William Thomas Mangione, PhD, a postdoctoral fellow in the laboratory of Ram Samudrala, PhD, professor of bioinformatics and chief of the Division of Bioinformatics, was one of the poster award winners for his project titled “Effective Holistic Characterization of Small Molecule Effects Using Heterogeneous Biological Networks.”
“It involved the interconnection of thousands of different biological ‘entities’ like proteins, therapeutic drugs, diseases, and even drug side effects to try to better understand and predict how these medications are treating disease,” Mangione said.
“The biggest takeaways are that this network style approach is superior to our previous approaches that do not simultaneously consider all of these different things, and an unexpected result was that the known side effects for a drug can be very useful for trying to assess which diseases that drug may be effective at treating,” he added.
Mangione said it was really interesting to be the hosting school for the NLM conference.

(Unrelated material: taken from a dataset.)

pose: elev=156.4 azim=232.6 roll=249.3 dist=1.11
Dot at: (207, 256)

“I’m used to going to other schools and cities and asking a ton of questions about them, but this time I was the one answering all those questions,” he said. “Winning the poster competition here was an excellent cap to a great conference.”
On the first day of the conference, Patricia Flatley Brennan, RN, PHD, director of the NLM, provided a keynote address to the trainees.

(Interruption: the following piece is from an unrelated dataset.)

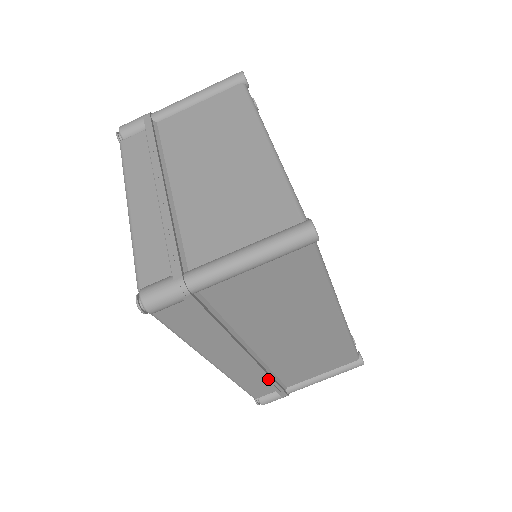
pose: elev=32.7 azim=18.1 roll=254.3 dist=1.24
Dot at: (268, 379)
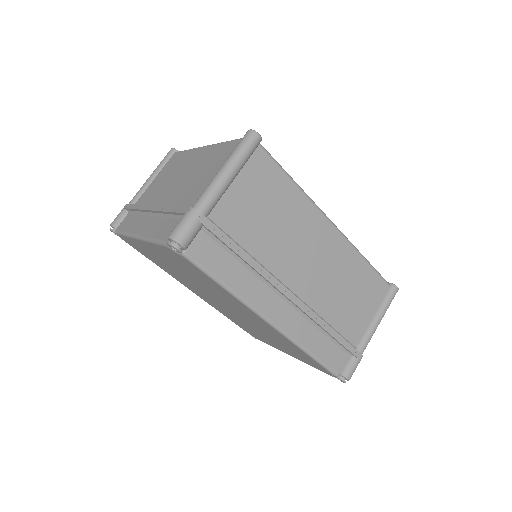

A. Scott Weber, PhD, UB’s provost and executive vice president for executive affairs, also welcomed trainees, program directors and NLM staff with an overview of UB’s research and education programs.
At the closing ceremony, Richard C. Palmer, DrPH, JD, acting director of NLM extramural programs, congratulated Elkin and his “team at UB for pulling off this great meeting.
He also offered some parting thoughts to the fellows in attendance.
“You are the future leaders. As you move forward with your careers, think about innovation,” Palmer said. “Think about how you can tackle some of these health problems that face this nation and come up with effective solutions that will make lives better for everyone — so that is your challenge, and we look forward to supporting you on this journey.”
He also reminded them that there are “ups and downs in science.”
“For those of you who go through the more career academic track and are dependent on the National Institutes of Health, funding comes in cycles, and you have to persevere,” Palmer said. “There are highs and lows, but you have to stay on track and it will all work out at the end.”
He noted “science is not conducted by an individual. It is conducted by a community and you are all part of this biomedical informatics community.”
Elkin also stressed the importance of working together as a team.
“At the end of the day, the thing that makes the most impact is that we are a community and we are strong. And if we pull together in the right direction, we can change the world,” he said.
“I saw so much synergy in all of the activities that you were doing. Talk to your colleagues, get involved in collaborative research,” Elkin added. “Move things forward and pick problems that are worthy of your intellect. Don’t pick low-hanging fruit, pick problems that are worthy of the kind of thought that you are capable of.”